When we arrived at the end of August, we did not use Israeli public transportation because of the recent bus bombings, but now we feel comfortable doing so with signs of cooperation between the Palestinian Authority and Hamas, the extremist Palestinian group.

To give you a small taste of what the program is like, three days ago we returned from a "Zionism" tour, a tour of the Golan Heights (prior to 1967, a part of Syria), and had conversations with Israelis adamantly opposed to returning any part of the Golan and some who argue the only moral action is to give it up. We spent several hours at a Kibbutz literally on the Lebanese border, with the noise of shelling as a continual background.

The Zionism tour was balanced in early October by a geography tour of Israel and the West Bank, led by a Palestinian geographer who seems to know every inch of the countryside.

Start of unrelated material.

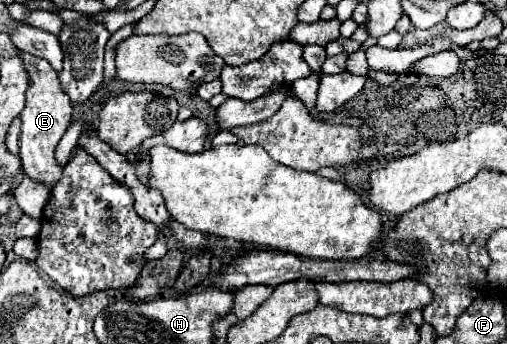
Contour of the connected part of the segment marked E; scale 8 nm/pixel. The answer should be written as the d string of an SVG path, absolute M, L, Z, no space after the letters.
M22 53L22 61L30 75L30 87L26 91L26 107L20 113L22 117L22 133L20 133L20 159L24 173L46 185L50 191L62 179L64 167L56 161L56 147L64 137L70 121L72 121L72 103L64 93L56 71L50 67L48 61L38 61L38 57L30 53Z

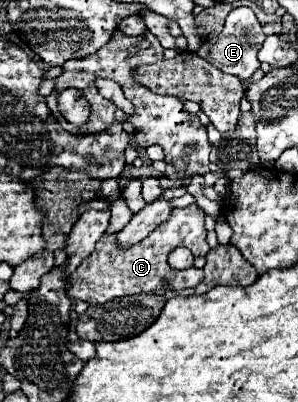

The trip was greatly complicated by the fact that it occurred right after the signing of Oslo II, the agreement that spells out the next stages of the peace accord between Israelis and Palestinians. The West Bank and Gaza were "closed" by the Israelis to control possible terrorist action - meaning residents of either area could not leave without facing heavy fines and arrest if they were caught.

Our geographer lives in the West Bank and therefore could only be with us when we were in the West Bank. We were most fortunate to have along a German graduate student who is well-trained in the geography of this area.

Yesterday afternoon the students left for their second three-week homestay. If, previously, they were with an Israeli family, now they are with a Palestinian family, and vice versa. Some of the Israeli families are Orthodox. Students who stayed with them earlier now have some appreciation of what it means to keep the Sabbath: they have shared in the rituals of the traditional Friday evening meal; they have also learned what it is like not to ride in a car, write, or turn on a light for one day of the week - and the relaxation that such disciplines can bring. Students living with Palestinian families are fortunate enough to be in the Christian Quarter of the Old City, in homes which are 500 years old. There aren't really houses in the Old City, but rather dwellings all connected together, around and on top of each other.

I haven't said anything about the courses in Israeli Society and Politics, and Palestinian Society and Politics. The professors are excellent, and when I hear the questions the students ask guest lecturers, I realize how much they - and I - have learned.

The program is not for everyone, but it could also be one of the most important experiences of your life.